Mas o que tudo isso tem a ver com o seriado Gipsy? Tudo eu diria.
Gipsy é uma série forte e mostra claramente o que acontece quando o psicólogo não se atenta para o tripé em sua formação e ultrapassa e desrespeita todos os limites entre pacientes e psicólogos . A ética profissional existe por uma razão : proteger o paciente e o psicólogo. Quando Jean desrespeita a ética , sua conduta profissional não apenas deixa a desejar , mas também prejudica a vida dos seus pacientes de forma direta.
Jean é uma psicologa que faz tudo o que um psicólogo não deve fazer. Ela começa a desenvolver relações íntimas e ilícitas com as pessoas que fazem parte da vida dos seus pacientes e em certo ponto esse envolvimento não tem volta. Com isso o inevitável acontece: não apenas sua vida vira uma bagunça , como suas sessões são influenciadas de forma negativa por essa proximidade.

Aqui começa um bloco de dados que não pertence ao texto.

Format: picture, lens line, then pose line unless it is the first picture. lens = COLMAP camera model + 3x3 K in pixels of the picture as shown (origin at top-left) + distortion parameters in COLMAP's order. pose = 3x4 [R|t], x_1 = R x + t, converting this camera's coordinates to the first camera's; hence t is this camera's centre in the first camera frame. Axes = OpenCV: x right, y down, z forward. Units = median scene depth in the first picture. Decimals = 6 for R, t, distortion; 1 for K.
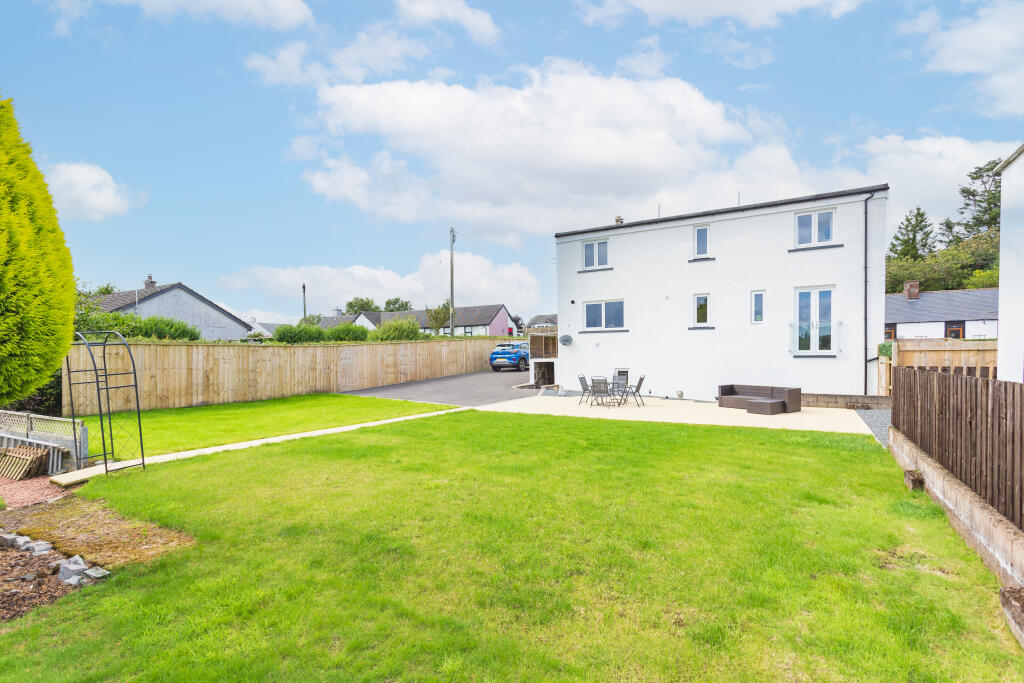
lens RADIAL K [[493.3, 0, 516.7], [0, 493.3, 361.4], [0, 0, 1]] dist [0.003581, 0.000687]
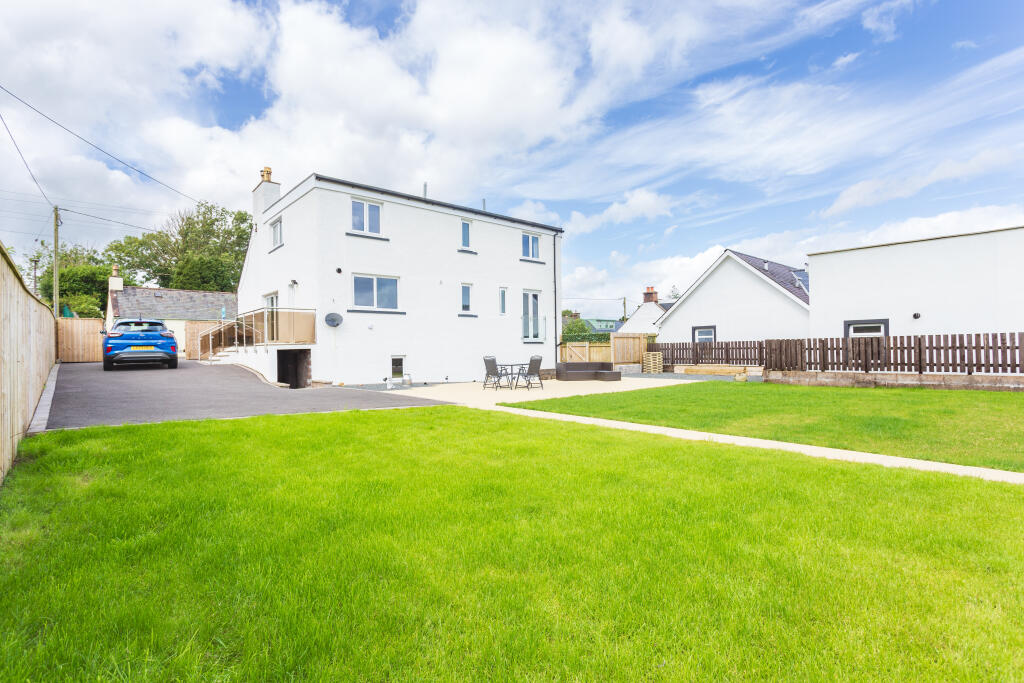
lens RADIAL K [[488.5, 0, 512.0], [0, 488.5, 341.5], [0, 0, 1]] dist [0.003527, 0.000120]
pose [[0.306161, 0.019802, 0.951774, -0.596789], [0.024611, 0.999285, -0.028707, 0.020657], [-0.951662, 0.032213, 0.305454, 0.589656]]
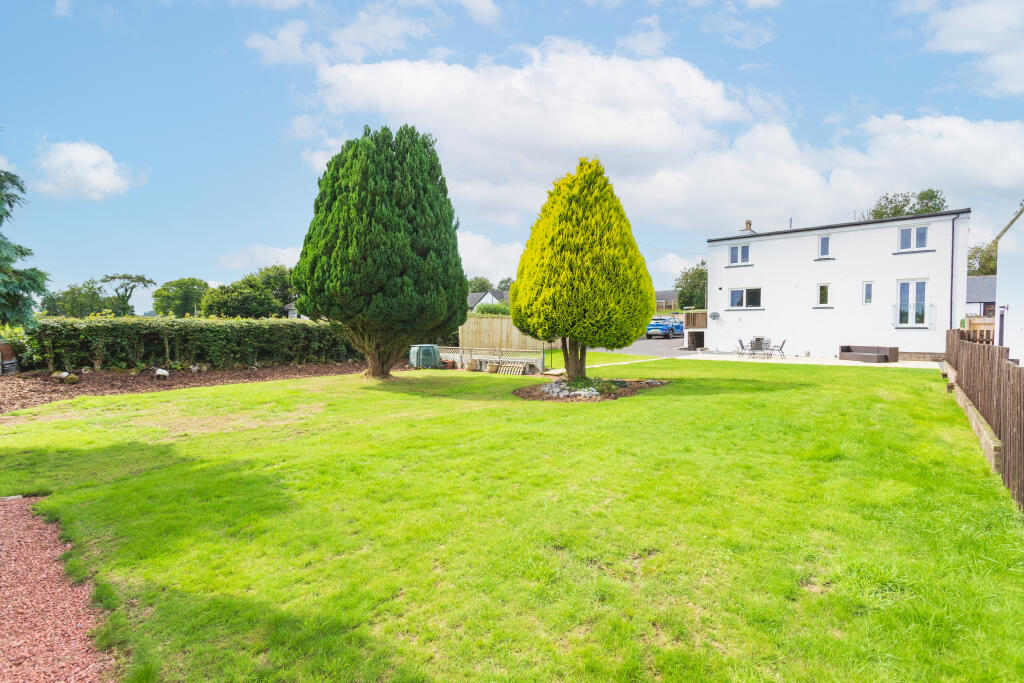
lens RADIAL K [[488.5, 0, 512.0], [0, 488.5, 341.5], [0, 0, 1]] dist [0.003527, 0.000120]
pose [[0.986420, 0.014478, -0.163602, -0.272617], [-0.013135, 0.999871, 0.009290, 0.027603], [0.163715, -0.007015, 0.986483, -0.525547]]
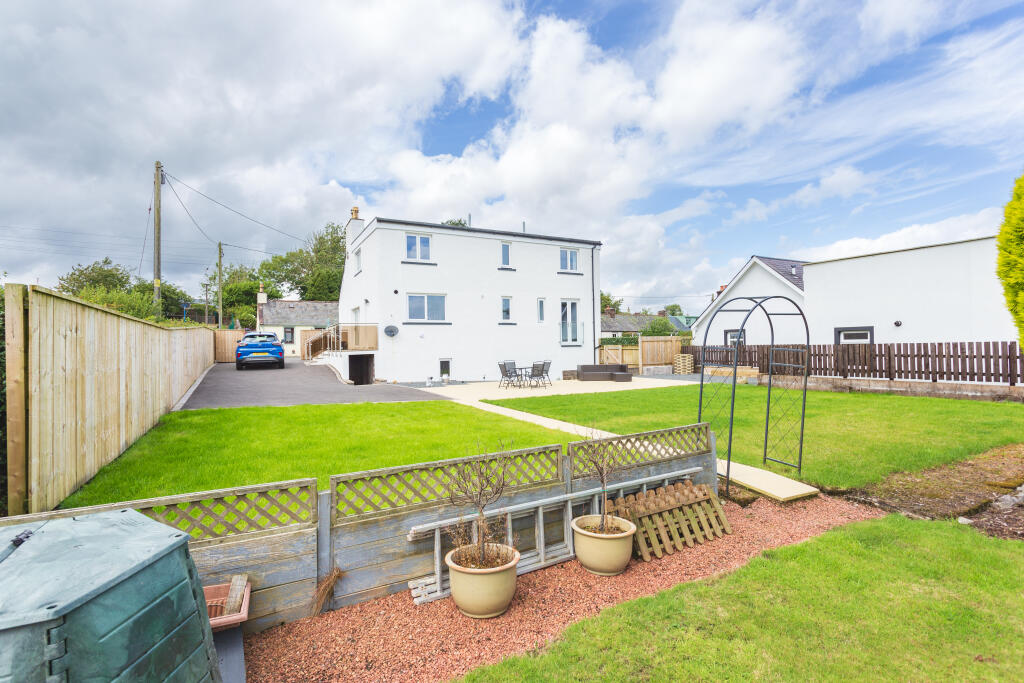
lens RADIAL K [[481.8, 0, 512.0], [0, 481.8, 341.5], [0, 0, 1]] dist [0.004240, 0.000605]
pose [[0.513285, 0.008138, 0.858180, -0.662273], [0.025242, 0.999379, -0.024575, 0.006864], [-0.857847, 0.034276, 0.512761, 0.367951]]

A psicóloga tem claros problemas emocionais e ela age como se fosse outra pessoa para sustentar seu envolvimento. De fato ela cria uma persona, com nome , uma vida diferente da sua e esse "jogo emocional" custa caro para Jean.

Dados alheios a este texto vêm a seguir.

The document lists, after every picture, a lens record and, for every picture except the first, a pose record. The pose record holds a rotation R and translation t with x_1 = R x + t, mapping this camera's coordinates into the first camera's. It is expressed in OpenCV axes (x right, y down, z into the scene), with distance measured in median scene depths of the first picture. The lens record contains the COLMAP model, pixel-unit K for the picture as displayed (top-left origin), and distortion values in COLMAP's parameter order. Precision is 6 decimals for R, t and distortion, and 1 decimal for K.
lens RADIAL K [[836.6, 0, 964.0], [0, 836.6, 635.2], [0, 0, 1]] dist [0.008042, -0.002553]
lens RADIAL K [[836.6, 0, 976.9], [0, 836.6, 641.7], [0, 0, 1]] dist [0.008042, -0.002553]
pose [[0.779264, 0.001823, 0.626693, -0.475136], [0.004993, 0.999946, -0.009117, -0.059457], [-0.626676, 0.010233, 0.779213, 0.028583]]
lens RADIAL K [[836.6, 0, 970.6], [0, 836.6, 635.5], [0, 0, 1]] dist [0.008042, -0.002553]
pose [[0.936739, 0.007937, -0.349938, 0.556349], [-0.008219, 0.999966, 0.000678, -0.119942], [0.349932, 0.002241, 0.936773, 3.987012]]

A série retrata de forma clara, ao contrário do que muita gente pensa, como o psicólogo é frágil , ser humano, passível de erros. Quebra a onipotência do profissional como um ser superior , detentor do saber único e que sempre sabe o que fazer com a sua vida.
Por outro lado , percebemos que embora essa fragilidade seja algo normal, ela não deve suportará como algo imutável, pelo contrário, ela deve ser cuidada. A cada episódio acompanhamos como Jean vai se complicando, se envolvendo em um emaranhado de mentiras e manipulação. Ela se perde em suas tramas, nessa persona criada e vemos claramente que o psicólogo que não faz terapia fica à mercê das suas próprias feridas, preso na teia das suas dores e com isso, Jean não sabe onde começa e termina suas questões o que acaba complicando o tratamento de seus pacientes e cada mais fica difícil lidar com o paciente quando a sua dor esbarra na dele.

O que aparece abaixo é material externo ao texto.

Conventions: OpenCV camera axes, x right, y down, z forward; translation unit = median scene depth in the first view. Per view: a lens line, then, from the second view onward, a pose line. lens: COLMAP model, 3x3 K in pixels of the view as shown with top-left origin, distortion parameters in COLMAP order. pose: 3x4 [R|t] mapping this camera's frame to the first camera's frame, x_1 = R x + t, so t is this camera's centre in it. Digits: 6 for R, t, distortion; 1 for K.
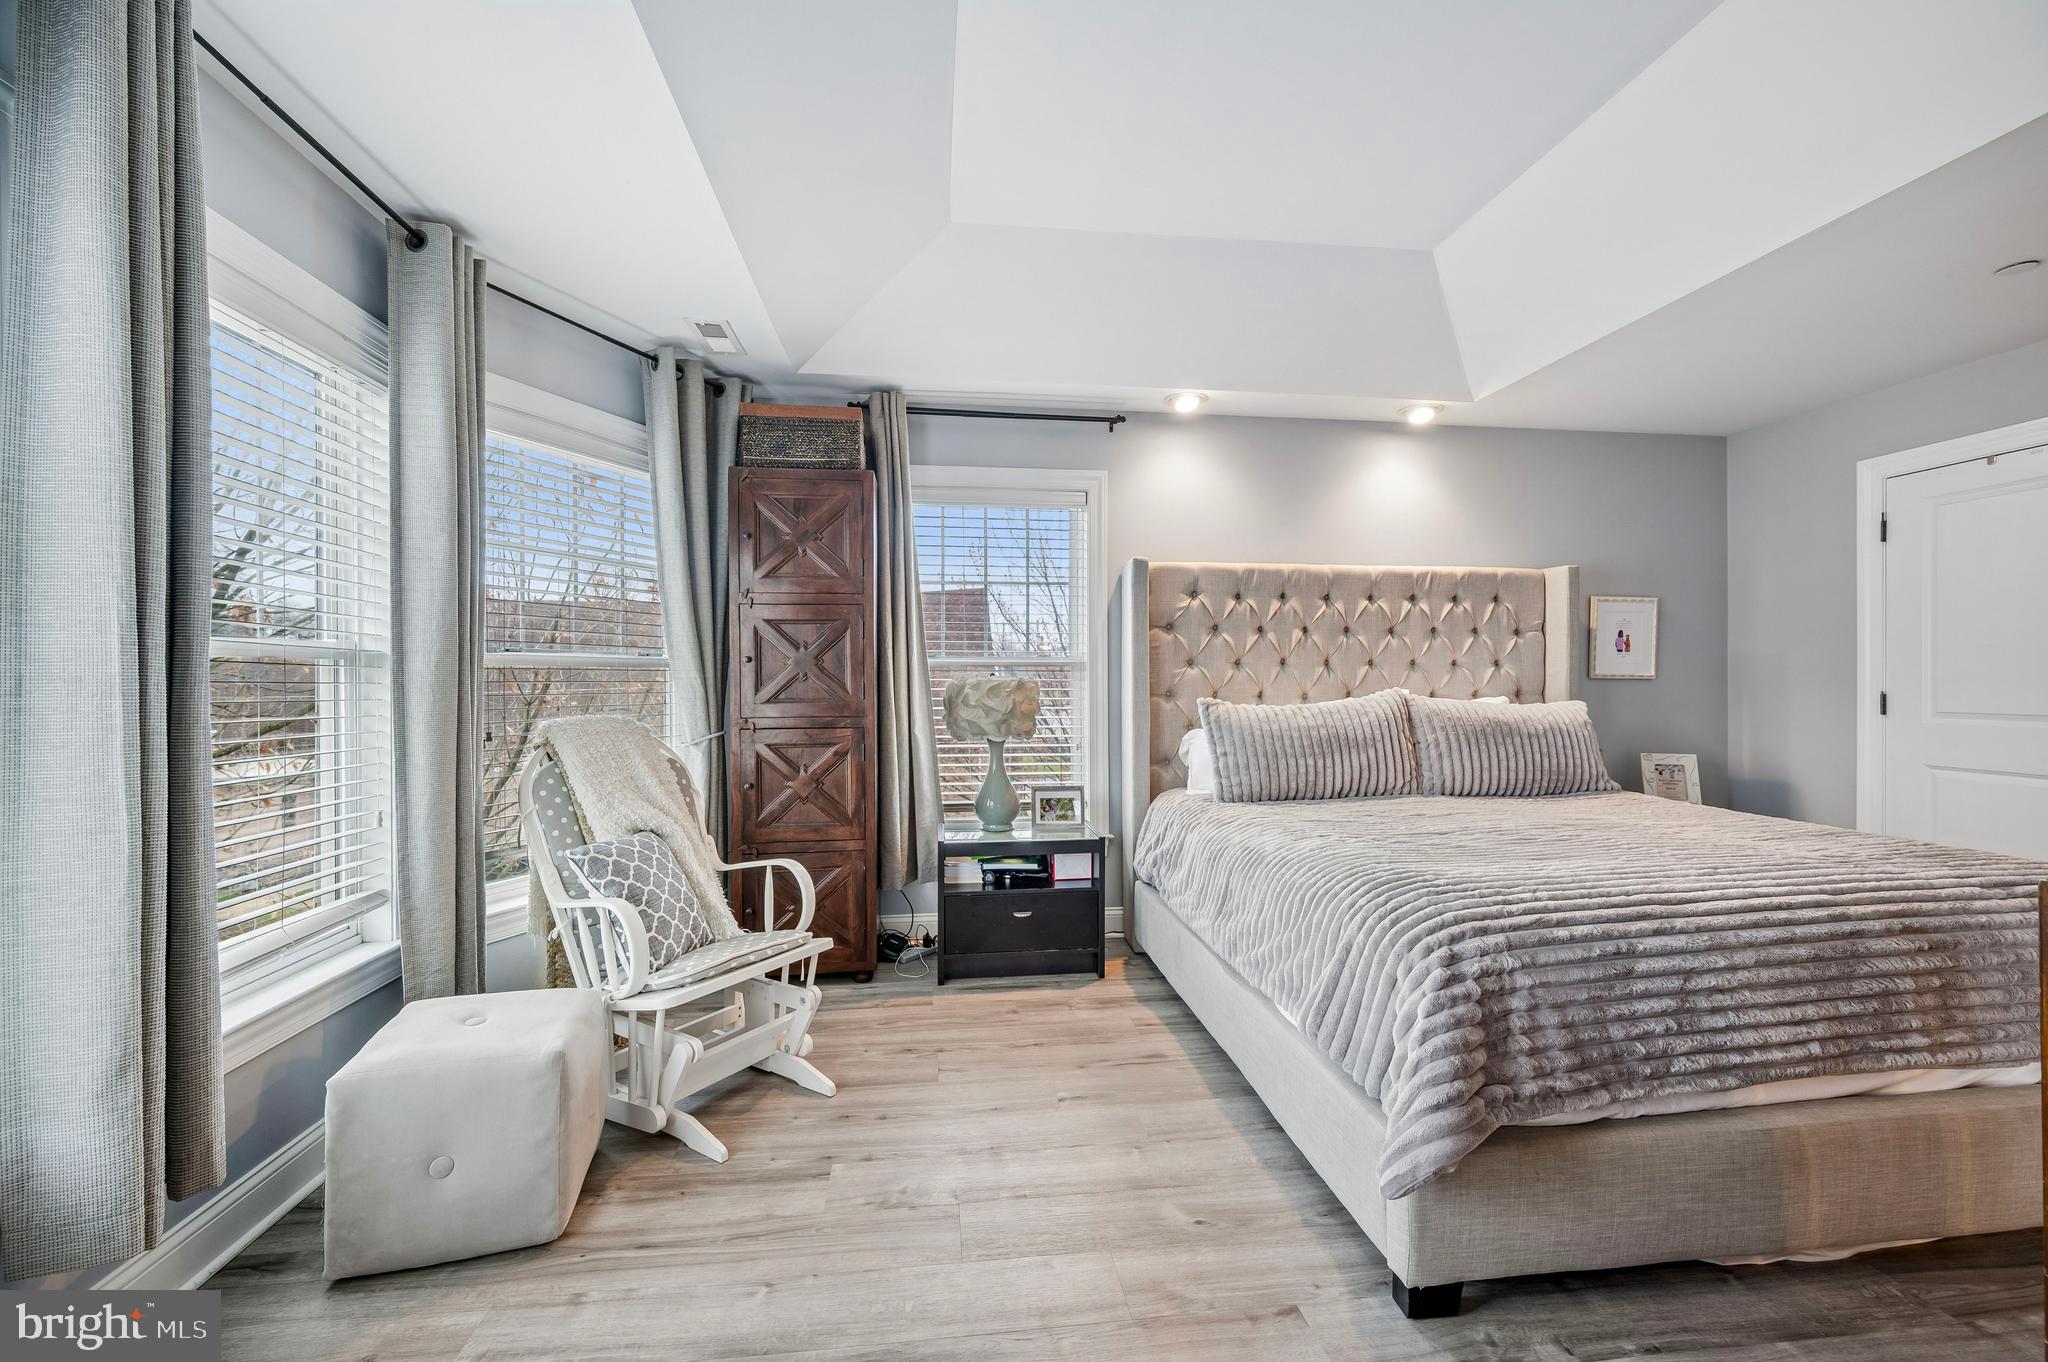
lens RADIAL K [[804.7, 0, 1027.0], [0, 804.7, 684.7], [0, 0, 1]] dist [-0.003901, 0.000045]
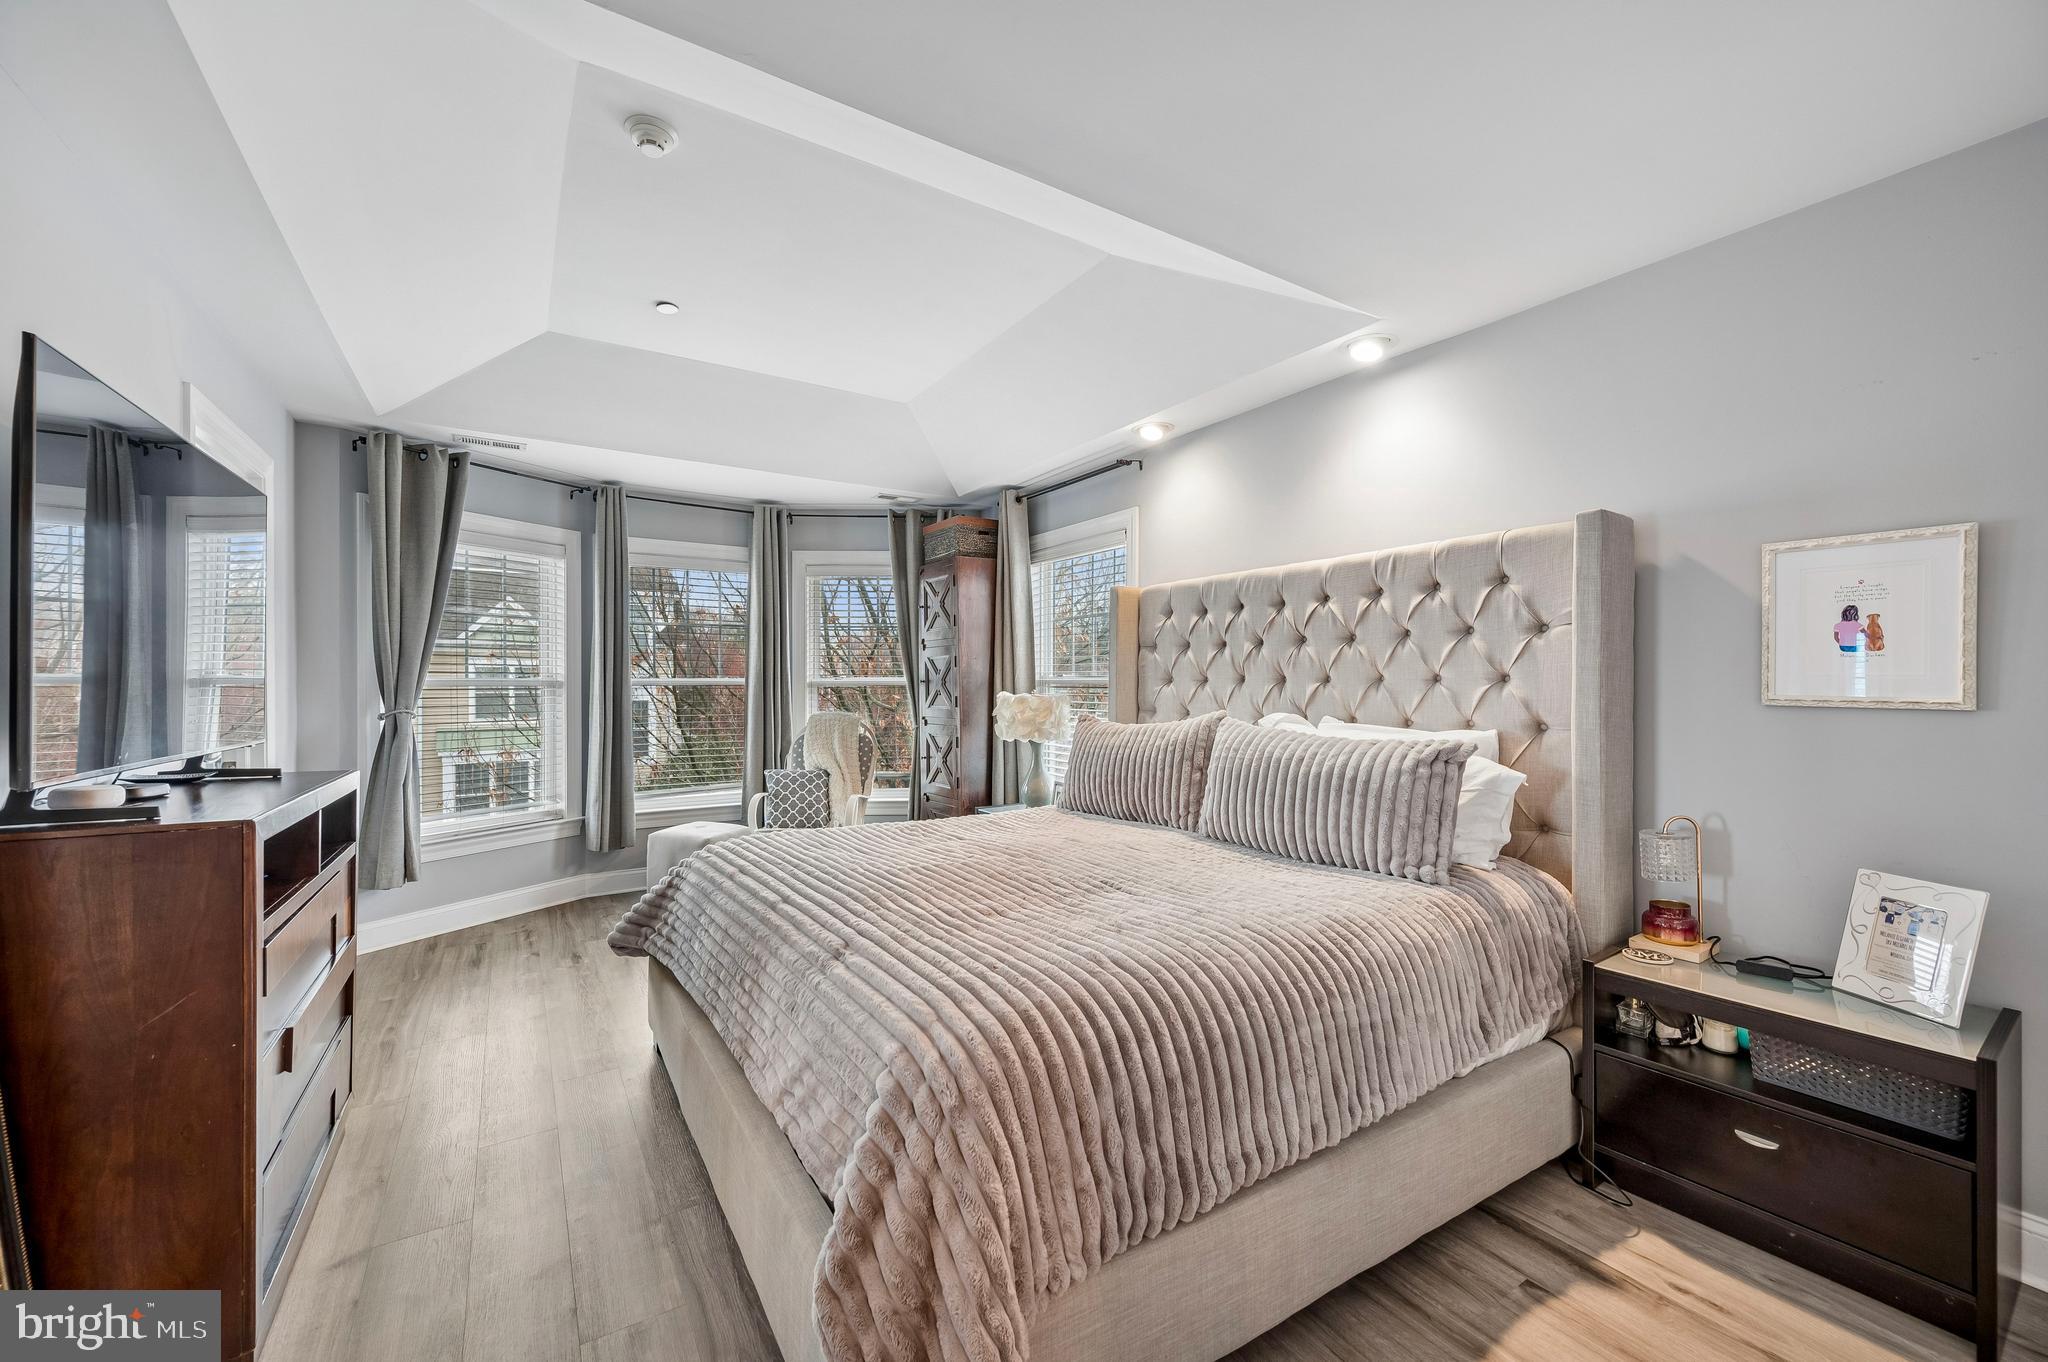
lens RADIAL K [[804.7, 0, 1018.4], [0, 804.7, 683.8], [0, 0, 1]] dist [-0.003901, 0.000045]
pose [[0.430159, 0.000442, -0.902753, 1.020496], [-0.008121, 0.999961, -0.003380, -0.017115], [0.902716, 0.008785, 0.430146, 0.377140]]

Embora Jean não se cuide em uma análise, ela faz supervisão dos seus casos. Talvez isso ocorra porque é feita na clínica, junto com outros profissionais que também trabalham lá. Contudo , o que poderia ser algo muito bom , não acontece porque os dados que são repassados por ela são manipulados. Jean conta em supervisão apenas aquilo que lhe convém e não somente omite fatos importantes como também chega a criar histórias sobre o progresso de seus pacientes. Dessa forma, ela é vista como uma boa profissional por seus colegas, inclusive um pede para ela lhe ajudar em um caso parecido com o seu, já que ela teve grandes progressos no mesmo ( falsamente e inventado).
A série é intrigante e envolvente. Mas quando analisada percebemos que o tripé de Freud que é aconselhado em sua teoria não é cumprido e com isso percebemos o quão importante e necessário é o profissional se cuidar emocionalmente, fazer supervisão e continuar os seus estudos. Fica um alerta para todos nós psicólogos o quão prejudicial nossos atendimentos se tornam quando cruzamos essa linha e não nos cuidamos.
Para os pacientes ou o público em geral que assistem a série e se questionam se a pessoa com quem faz terapia pode ser tão problemática quanto Jean, lembre-se : ele é humano, mas isso não o exime da responsabilidade e necessidade em se cuidar. Não tenha medo em perguntar se o profissional faz terapia e tão pouco verificar no conselho regional de Psicologia do seu Estado se existe algum processo ( e se esses são legítimos ou meras acusações ) contra o mesmo.